The current way to cover up intellectual disability is political correctness which almost pretends that it doesn’t exist. I am sick to death of media stories about brave disabled children who are just the same as us underneath and the magic wands which are going to turn them into adults with no disability. The only Down’s Syndrome teens in which anyone takes an interest in are the few who do the Junior Certificate. We can’t cope with the image of the grey-haired man which Down’s Syndrome who will never achieve by any of our measurements.

Who doesn’t even vote. So that’s him off the agenda. Enda Kenny has been jumping up and down about Áras Attracta but his was the Government who cruelly cut the respite grant for disabled people by a quarter two years ago and will not hear of restoring it. Despite the fact that the HSE’s 2011 policy document, “Time to move on from congregated settings”, says: “There is clear evidence that providing respite is a key element in supporting families to remain in their communities and avoid admissions to residential settings.”

It is Government policy to move all intellectually disabled adults out of institutional settings but the process has hardly started. Of the nearly 4,000 intellectually disabled adults currently in congregated settings, only 100 will have moved out by year’s end. Inclusion Ireland reckons that at this rate it will take 20 years to close them.

“The community” can mean many things: sharing a house with a small number of others; living alone, independently; staying with your family. What’s important, as far as the HSE’s 2011 document goes, is that disabled adults should be “able to exercise meaningful choice, equal to that of other citizens when choosing where and with whom they will live.”

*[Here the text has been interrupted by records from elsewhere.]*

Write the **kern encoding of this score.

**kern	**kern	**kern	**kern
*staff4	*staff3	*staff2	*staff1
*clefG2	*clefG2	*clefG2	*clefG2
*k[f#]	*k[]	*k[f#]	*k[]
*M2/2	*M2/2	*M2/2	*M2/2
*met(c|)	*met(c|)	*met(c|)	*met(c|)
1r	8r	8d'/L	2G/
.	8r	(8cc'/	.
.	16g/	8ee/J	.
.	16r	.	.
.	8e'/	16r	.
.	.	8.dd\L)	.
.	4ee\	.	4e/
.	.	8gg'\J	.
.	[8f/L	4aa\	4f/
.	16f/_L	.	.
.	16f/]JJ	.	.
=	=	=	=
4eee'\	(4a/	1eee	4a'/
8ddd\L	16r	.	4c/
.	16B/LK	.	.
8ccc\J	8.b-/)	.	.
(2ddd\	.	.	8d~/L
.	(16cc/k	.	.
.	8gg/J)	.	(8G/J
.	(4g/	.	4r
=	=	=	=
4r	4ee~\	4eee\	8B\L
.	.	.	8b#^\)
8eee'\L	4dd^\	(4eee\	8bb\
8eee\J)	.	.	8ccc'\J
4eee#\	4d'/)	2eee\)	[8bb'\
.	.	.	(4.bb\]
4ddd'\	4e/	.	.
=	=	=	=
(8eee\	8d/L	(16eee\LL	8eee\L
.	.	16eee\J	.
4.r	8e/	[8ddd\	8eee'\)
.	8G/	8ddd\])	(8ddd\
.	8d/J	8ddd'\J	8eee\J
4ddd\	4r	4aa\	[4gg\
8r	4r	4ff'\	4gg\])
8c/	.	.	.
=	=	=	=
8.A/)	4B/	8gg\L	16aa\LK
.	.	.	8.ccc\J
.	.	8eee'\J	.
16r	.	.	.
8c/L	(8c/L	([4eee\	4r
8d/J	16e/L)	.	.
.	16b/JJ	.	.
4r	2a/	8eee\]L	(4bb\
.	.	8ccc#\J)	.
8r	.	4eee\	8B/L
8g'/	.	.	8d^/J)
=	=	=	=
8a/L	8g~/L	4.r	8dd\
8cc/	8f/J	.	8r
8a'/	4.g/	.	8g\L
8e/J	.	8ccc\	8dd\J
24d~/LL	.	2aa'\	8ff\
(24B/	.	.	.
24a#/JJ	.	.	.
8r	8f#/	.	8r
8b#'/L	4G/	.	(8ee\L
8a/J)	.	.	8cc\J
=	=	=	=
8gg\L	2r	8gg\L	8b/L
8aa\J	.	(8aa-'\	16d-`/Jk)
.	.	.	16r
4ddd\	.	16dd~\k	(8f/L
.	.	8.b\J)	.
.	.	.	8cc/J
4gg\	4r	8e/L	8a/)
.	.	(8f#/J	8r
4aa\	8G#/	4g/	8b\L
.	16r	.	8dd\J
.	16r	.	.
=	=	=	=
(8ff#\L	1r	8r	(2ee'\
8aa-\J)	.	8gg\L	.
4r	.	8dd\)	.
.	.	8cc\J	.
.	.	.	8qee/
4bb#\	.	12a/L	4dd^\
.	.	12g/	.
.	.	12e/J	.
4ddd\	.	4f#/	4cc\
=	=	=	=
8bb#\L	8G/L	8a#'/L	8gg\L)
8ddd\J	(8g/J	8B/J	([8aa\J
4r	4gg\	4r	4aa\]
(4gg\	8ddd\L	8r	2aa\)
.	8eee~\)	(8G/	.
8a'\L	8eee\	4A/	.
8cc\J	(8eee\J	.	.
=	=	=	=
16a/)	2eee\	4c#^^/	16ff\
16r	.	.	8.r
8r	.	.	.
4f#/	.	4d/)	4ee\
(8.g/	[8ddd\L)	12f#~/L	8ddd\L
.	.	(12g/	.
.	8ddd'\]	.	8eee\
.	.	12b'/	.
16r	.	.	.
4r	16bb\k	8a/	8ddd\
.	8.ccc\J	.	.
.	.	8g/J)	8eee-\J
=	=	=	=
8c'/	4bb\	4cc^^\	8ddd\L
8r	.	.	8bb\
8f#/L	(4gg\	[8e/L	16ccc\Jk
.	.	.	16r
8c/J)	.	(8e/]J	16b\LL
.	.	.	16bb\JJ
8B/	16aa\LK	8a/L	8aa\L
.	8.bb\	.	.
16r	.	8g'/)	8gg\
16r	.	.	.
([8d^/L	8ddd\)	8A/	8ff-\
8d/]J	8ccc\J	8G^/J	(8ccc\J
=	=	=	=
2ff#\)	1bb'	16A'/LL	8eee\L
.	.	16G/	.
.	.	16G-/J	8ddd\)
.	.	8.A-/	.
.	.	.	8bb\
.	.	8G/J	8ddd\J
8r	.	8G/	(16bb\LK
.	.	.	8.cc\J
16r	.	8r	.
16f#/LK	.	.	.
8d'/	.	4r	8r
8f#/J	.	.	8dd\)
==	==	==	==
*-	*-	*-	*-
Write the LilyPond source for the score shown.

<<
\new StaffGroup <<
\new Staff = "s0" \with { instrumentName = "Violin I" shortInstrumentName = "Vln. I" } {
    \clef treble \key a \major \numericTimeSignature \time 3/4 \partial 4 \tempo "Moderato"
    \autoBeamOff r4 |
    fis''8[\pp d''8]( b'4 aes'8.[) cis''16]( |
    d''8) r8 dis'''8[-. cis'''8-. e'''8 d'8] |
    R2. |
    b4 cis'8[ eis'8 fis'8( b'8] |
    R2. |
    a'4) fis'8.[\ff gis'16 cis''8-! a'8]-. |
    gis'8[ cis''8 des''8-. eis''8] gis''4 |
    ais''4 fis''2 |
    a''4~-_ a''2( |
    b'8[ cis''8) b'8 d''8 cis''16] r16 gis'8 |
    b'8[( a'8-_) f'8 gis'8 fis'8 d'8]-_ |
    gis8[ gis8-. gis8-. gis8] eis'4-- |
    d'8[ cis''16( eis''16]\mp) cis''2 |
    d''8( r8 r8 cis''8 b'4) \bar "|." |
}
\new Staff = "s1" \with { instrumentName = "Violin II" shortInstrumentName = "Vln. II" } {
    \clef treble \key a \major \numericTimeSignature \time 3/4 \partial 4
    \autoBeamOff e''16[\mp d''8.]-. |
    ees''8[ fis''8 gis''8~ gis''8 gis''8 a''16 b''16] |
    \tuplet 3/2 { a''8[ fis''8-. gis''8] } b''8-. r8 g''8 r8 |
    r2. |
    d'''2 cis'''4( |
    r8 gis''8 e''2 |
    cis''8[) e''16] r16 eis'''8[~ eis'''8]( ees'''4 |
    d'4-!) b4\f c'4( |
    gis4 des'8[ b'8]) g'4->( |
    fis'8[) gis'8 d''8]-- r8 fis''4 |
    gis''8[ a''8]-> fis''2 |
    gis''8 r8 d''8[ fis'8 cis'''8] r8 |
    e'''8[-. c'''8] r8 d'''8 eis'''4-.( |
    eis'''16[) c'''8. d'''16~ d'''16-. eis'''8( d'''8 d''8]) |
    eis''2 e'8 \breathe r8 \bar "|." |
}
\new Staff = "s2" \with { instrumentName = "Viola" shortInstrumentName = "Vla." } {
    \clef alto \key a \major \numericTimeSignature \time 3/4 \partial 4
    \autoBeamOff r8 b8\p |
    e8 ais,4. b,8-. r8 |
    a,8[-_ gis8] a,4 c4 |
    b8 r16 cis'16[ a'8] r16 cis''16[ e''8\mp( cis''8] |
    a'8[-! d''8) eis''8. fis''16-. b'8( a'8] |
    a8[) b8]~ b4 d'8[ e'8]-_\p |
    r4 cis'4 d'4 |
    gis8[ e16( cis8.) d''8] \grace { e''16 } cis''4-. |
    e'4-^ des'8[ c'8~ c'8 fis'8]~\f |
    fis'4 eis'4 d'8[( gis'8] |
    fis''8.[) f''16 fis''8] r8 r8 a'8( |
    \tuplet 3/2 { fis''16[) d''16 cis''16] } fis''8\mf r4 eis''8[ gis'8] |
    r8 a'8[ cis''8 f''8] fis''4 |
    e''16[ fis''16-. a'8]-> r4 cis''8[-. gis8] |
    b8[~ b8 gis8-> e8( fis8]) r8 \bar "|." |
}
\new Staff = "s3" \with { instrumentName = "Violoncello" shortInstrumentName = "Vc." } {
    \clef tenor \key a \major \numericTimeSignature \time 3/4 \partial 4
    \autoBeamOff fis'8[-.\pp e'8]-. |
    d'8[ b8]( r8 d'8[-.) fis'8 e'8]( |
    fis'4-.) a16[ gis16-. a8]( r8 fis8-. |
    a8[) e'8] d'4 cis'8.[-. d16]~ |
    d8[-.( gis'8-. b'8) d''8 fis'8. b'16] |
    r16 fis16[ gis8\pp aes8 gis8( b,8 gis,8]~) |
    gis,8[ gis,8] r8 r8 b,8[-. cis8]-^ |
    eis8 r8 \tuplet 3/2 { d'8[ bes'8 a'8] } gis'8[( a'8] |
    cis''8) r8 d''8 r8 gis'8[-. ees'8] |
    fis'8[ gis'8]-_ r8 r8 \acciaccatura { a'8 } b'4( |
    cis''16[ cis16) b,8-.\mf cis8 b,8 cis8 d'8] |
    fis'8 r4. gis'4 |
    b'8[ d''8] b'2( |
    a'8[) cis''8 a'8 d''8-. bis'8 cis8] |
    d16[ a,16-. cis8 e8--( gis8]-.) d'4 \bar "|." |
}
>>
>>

Sorry, but this is poppycock. Yes there are many intellectually disabled adults who can choose to live lives which are very “ordinary”, to use the report’s word. Others can’t because they are too disabled. Inclusion Ireland’s Paddy Connolly agrees that the policy is better worked out for less disabled adults and Inclusion Ireland is currently focussing on a new policy for severe or profound cases, the very cases who tend to end up in “congregated settings”, 55% of whom are incontinent and 54% of whom have “challenging behaviour”, code for defiance and violence.

While the research quoted shows overall benefits to disabled adults of moving out of these settings “into the community”, some show “challenging behaviour” getting worse and another showed more sedation being used in these settings. Paddy Connolly is adamant that no-one is incapable of living “in the community” with the right supports. He wants an end to warehouses such as Áras Attracta.

But he agrees there is no reason to be confident that those “right supports” will ever be in place. And he does not make clear to me how severely disabled adults might be enabled to live “in the community”. I am worried that closing residential provision will mean making elderly mothers and fathers, as carers, the next victims of our inability to look intellectual disability in the eye.

And I still have no answer to the question – who will care for Tom when I am gone?